▸ **Requirement**:
An exact retyping of all lines below is the answer; pictures do not belong in it.

▸ **Data**:
<<<<

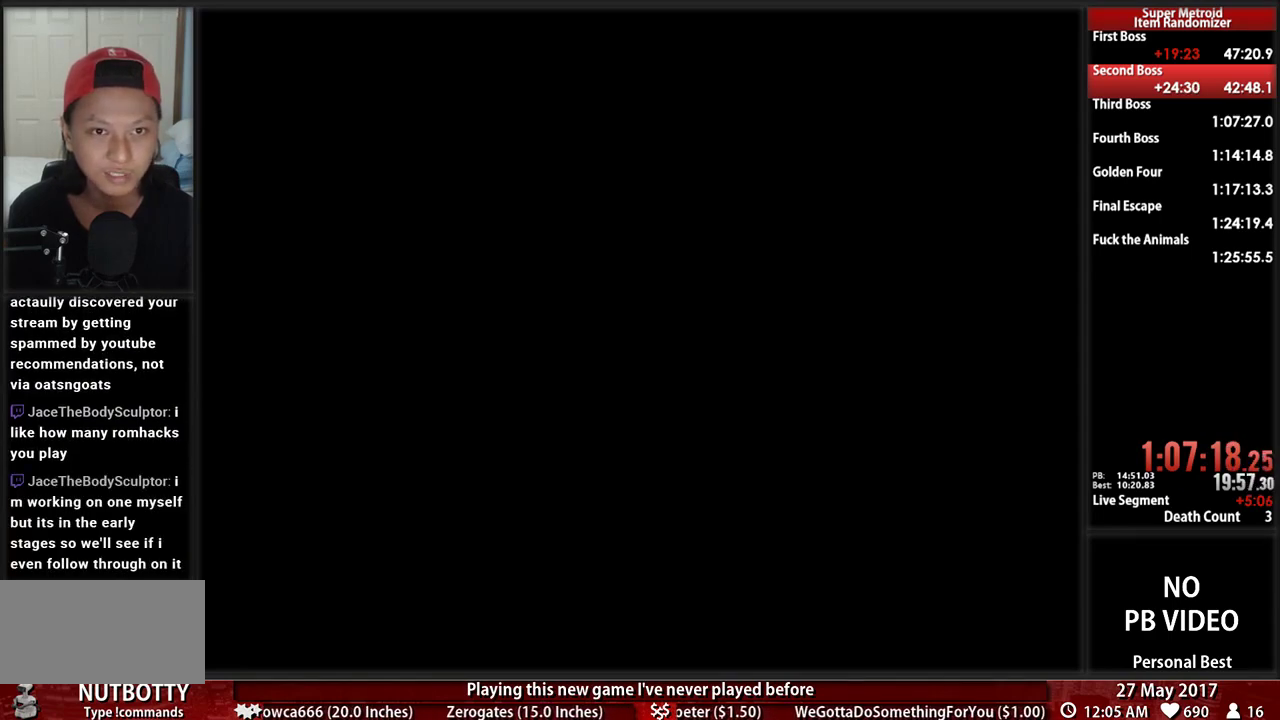
{"buttons": ["X"], "events": [[155, "DPAD_LEFT", "up"], [241, "X", "up"], [276, "DPAD_RIGHT", "down"], [379, "DPAD_RIGHT", "up"], [414, "L1", "up"], [448, "X", "down"]]}
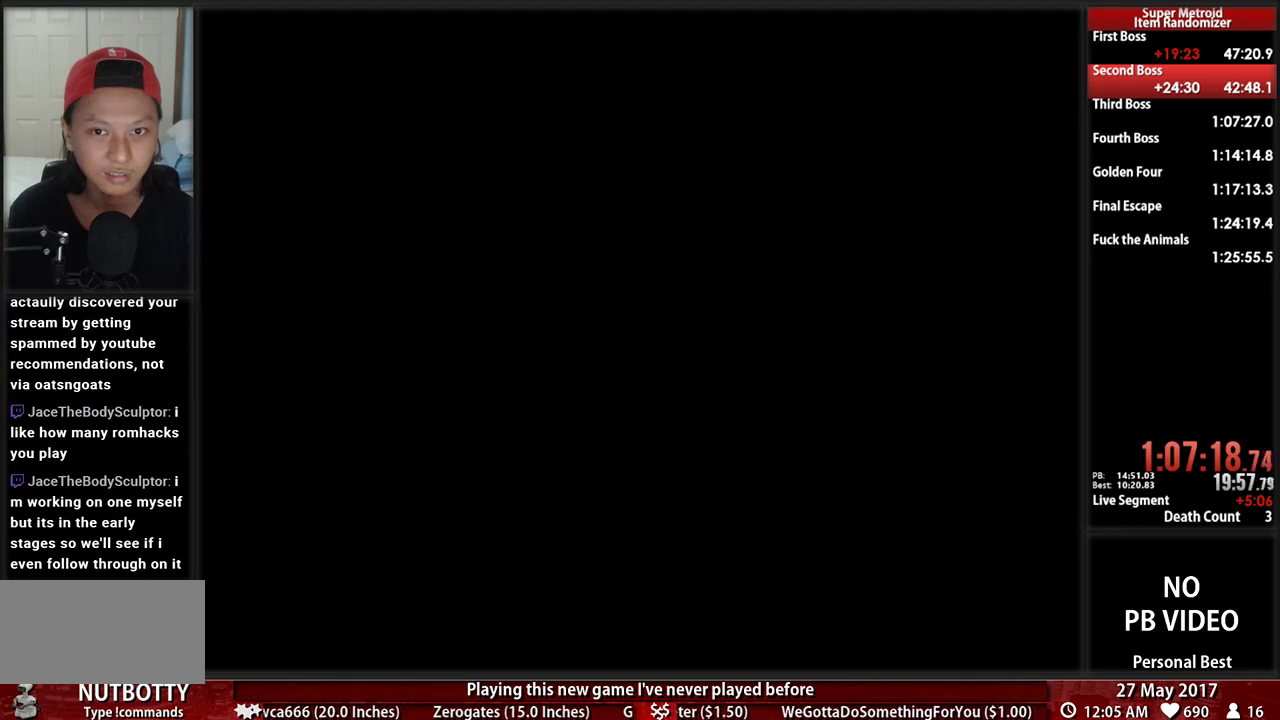
{"buttons": ["X"], "events": [[121, "X", "up"], [224, "X", "down"], [345, "X", "up"], [414, "X", "down"]]}
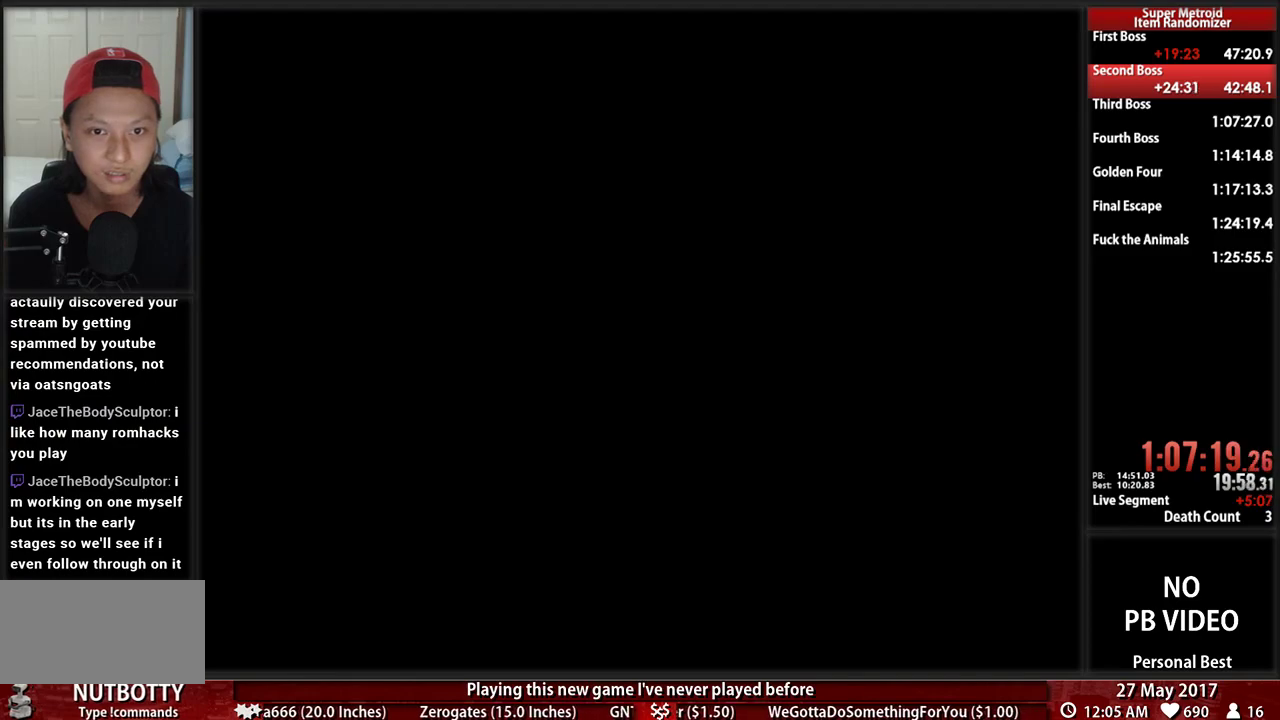
{"buttons": [], "events": [[17, "X", "up"], [121, "X", "down"], [241, "X", "up"], [310, "DPAD_DOWN", "down"], [414, "DPAD_DOWN", "up"]]}
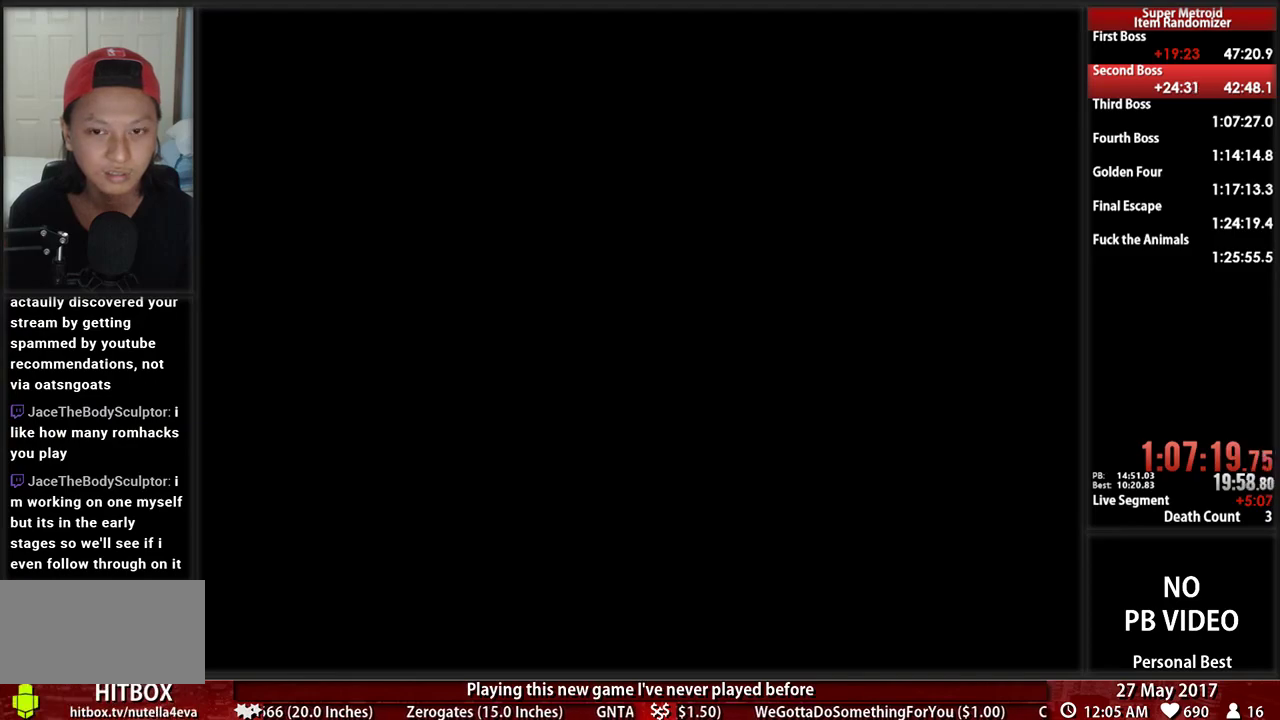
{"buttons": ["DPAD_RIGHT"], "events": [[17, "DPAD_DOWN", "down"], [86, "DPAD_RIGHT", "down"], [155, "DPAD_DOWN", "up"]]}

>>>>

▸ **Answer to this task**:
{"buttons": ["X"], "events": [[155, "DPAD_LEFT", "up"], [241, "X", "up"], [276, "DPAD_RIGHT", "down"], [379, "DPAD_RIGHT", "up"], [414, "L1", "up"], [448, "X", "down"]]}
{"buttons": ["X"], "events": [[121, "X", "up"], [224, "X", "down"], [345, "X", "up"], [414, "X", "down"]]}
{"buttons": [], "events": [[17, "X", "up"], [121, "X", "down"], [241, "X", "up"], [310, "DPAD_DOWN", "down"], [414, "DPAD_DOWN", "up"]]}
{"buttons": ["DPAD_RIGHT"], "events": [[17, "DPAD_DOWN", "down"], [86, "DPAD_RIGHT", "down"], [155, "DPAD_DOWN", "up"]]}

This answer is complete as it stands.